I ended up becoming a product manager, and later in my career (after a second stint in Proposals) became a strategic marketer and corporate strategist. But even in these other positions, I continued to dabble in proposals, primarily as a subject matter expert.

So I was already somewhat familiar with the contents of the Shipley guide, but now I had the entire guide in my hands. (I think I had a Shipley book twenty years ago, but I no longer have it.) This allowed me to review the contents at my leisure.

OK, maybe not THAT relaxed. My eyes have to be open, for one thing. (And certain paper products belong in the bathroom, not the living room.)

One nice thing about the printed guide: rather than numbering all the steps sequentially from 1 to 96, they are numbered within each phase. The steps in Phase 0 (Market Segmentation) are numbered from 0.1 to 0.6, the steps in Phase 1 (Long-Term Positioning) from 1.1 to 1.6, and so forth.

The lifecycle is much less imposing that way. If you tell management that you want to implement a 96-step process to win a customer, management will probably tell you to take a hike. (Even Martin Luther didn’t write 96 theses.) A 7-phase process is more palatable. (Marketing!)

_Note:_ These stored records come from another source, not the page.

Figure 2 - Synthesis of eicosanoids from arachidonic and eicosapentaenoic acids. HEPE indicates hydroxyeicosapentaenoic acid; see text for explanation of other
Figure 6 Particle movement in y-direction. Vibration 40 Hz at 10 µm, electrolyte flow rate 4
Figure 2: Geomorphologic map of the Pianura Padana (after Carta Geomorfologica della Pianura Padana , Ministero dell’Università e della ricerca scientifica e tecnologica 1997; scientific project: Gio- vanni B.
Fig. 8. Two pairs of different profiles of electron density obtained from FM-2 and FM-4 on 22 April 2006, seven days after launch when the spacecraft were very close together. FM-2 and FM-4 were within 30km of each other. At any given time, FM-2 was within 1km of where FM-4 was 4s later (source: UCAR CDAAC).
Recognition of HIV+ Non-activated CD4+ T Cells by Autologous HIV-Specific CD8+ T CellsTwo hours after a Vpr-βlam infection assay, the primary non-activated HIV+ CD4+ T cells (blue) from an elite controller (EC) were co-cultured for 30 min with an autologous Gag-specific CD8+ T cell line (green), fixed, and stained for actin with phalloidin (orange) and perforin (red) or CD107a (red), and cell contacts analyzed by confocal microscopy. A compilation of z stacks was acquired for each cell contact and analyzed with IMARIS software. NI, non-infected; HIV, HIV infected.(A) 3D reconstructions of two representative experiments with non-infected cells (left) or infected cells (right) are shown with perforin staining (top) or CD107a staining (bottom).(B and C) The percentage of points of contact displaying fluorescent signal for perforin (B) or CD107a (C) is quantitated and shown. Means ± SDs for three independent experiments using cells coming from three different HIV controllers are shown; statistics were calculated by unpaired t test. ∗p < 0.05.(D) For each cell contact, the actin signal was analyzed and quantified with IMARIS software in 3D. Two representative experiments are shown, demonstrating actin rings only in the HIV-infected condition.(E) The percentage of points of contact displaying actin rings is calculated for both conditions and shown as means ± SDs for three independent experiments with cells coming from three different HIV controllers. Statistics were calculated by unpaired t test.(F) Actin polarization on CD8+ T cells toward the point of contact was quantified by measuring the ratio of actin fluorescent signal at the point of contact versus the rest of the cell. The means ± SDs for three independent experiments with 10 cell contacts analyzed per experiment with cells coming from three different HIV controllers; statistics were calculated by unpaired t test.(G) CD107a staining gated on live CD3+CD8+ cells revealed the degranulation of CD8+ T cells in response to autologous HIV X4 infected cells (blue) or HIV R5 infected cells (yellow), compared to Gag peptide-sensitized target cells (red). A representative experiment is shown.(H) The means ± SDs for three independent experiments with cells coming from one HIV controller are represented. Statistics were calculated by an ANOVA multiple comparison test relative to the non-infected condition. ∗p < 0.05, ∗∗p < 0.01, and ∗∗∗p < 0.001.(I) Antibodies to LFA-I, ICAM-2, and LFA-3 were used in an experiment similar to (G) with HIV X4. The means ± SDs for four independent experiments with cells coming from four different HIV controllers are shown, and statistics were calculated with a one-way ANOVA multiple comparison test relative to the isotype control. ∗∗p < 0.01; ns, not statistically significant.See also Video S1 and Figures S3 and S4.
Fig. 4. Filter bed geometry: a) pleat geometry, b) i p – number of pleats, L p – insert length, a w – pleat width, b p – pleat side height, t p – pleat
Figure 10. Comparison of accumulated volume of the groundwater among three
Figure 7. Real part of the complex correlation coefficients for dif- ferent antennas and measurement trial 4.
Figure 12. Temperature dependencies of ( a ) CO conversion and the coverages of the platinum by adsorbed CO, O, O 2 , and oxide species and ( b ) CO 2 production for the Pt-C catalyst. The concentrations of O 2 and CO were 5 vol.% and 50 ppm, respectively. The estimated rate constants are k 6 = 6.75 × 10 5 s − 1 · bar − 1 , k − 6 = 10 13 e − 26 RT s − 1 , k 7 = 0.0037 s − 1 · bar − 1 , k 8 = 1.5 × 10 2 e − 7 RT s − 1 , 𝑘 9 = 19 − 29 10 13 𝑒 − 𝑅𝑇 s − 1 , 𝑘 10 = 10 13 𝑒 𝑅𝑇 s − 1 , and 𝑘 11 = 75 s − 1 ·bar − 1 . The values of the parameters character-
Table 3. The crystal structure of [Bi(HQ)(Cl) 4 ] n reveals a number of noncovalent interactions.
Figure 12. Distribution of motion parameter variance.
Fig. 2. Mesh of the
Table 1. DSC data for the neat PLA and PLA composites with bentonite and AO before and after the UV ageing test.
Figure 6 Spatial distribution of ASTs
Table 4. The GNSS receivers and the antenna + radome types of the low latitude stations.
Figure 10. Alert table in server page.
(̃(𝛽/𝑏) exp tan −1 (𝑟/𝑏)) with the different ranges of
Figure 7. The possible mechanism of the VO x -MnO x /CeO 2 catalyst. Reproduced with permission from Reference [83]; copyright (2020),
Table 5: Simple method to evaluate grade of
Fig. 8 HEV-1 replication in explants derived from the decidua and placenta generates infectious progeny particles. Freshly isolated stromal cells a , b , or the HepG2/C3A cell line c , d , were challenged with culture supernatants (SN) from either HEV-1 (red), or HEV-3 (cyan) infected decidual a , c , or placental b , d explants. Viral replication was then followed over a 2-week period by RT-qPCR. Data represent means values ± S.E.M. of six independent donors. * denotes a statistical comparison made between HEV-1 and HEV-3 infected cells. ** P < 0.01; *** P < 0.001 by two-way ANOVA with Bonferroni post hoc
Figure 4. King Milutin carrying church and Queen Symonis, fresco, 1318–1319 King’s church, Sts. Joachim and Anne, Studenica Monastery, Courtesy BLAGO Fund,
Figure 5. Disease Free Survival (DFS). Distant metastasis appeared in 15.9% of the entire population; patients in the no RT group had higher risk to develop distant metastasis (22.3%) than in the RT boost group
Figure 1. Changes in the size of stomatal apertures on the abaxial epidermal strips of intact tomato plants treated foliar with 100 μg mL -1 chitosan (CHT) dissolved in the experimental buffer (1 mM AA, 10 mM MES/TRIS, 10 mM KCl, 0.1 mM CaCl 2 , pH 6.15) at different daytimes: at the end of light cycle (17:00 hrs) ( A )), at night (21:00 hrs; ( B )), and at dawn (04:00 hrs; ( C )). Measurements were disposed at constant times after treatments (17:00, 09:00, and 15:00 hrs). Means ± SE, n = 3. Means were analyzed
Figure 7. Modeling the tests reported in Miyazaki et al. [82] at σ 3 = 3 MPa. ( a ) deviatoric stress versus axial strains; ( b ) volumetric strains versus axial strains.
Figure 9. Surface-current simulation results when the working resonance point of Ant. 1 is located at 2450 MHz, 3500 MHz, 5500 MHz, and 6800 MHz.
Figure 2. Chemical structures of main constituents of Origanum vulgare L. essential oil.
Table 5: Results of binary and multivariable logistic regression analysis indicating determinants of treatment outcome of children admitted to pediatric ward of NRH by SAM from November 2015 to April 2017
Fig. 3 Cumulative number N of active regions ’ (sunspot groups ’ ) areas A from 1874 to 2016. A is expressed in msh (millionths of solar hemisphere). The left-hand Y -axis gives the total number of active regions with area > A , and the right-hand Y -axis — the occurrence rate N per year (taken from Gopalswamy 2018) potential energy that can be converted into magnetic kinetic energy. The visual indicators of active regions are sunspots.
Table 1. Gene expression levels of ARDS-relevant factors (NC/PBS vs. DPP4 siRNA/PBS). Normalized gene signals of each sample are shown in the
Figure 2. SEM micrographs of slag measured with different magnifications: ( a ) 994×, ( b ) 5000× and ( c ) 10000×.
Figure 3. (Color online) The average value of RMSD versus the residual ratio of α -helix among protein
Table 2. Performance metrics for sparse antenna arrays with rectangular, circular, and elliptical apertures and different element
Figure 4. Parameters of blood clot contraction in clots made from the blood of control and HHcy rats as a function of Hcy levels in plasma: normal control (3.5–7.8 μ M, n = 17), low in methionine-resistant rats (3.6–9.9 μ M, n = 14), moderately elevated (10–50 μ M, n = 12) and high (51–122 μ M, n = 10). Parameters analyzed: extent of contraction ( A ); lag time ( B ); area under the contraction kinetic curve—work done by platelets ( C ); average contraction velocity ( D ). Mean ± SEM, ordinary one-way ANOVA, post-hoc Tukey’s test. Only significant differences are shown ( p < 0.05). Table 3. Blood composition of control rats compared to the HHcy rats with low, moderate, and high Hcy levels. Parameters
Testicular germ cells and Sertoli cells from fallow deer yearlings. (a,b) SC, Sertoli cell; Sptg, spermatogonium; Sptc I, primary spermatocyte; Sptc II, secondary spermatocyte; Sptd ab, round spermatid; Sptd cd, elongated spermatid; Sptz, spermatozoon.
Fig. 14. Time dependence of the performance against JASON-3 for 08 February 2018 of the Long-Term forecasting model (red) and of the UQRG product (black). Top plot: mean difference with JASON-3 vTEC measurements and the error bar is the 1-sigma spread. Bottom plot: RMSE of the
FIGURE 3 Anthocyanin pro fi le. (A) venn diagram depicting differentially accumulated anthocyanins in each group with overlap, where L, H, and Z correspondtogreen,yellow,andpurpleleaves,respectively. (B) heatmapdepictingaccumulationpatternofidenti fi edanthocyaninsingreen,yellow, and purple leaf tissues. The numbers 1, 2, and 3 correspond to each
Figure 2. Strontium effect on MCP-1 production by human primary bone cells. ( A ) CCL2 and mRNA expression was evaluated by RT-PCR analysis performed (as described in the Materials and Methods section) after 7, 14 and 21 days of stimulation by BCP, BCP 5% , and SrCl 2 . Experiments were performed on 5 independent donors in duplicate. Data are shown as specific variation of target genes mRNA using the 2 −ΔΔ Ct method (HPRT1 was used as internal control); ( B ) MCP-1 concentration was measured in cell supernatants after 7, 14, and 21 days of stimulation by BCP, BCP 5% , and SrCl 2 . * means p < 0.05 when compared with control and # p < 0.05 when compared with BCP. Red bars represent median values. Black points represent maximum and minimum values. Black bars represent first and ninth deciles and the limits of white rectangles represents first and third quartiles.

After Phases 0 and 1, the Shipley Business Development Lifecycle contains 5 other phases:

Phase 2, Opportunity Assessment8 steps
Phase 3, Capture/Opportunity Planning15 steps
Phase 4, Proposal Planning31 steps
Phase 5, Proposal Development18 steps
Phase 6, Post-Submittal Activities12 steps
The final five (of seven) phases in the Shipley Business Develoopment Lifecycle.

The proposal planning phase (Phase 4) deserves a mention, since this is the phase in which Shipley practitioners outline the proposal, draft the executive summary, and update the winning price…all before the RFP is issued.

Obviously you have to know your customer really well to do all of that in advance, and if you don’t know your customer, your competitor probably already does.

Needless to say, I’m not going to duplicate the entire book here; it’s copyrighted, after all. But I do want to highlight the final step in the process, which is either step 6.12 or step 96 depending upon how you number things.

Hold a victory party (win or lose), including review teams.

Actually, you can tailor this step and hold TWO victory parties: one to celebrate that you got the proposal out the door, and a second if you win the contract.

Regardless of how many victory parties you actually hold, be sure to invite all of the contributors. It’s in your self-interest to do so.

Contributors who feel appreciated are more inclined to support subsequent proposal efforts.

Shipley Associates, Shipley Business Development Lifecycle Guide (2019 edition), page 82.

So that’s a few highlights. I only got a chance to look at a portion of the book on Wednesday morning, but it contains a wealth of valuable information for proposal managers/writers AND capture managers AND strategic marketers, corporate strategiests, and product managers.

Enough to make you happy so that you don’t cry. (I couldn’t leave this out.)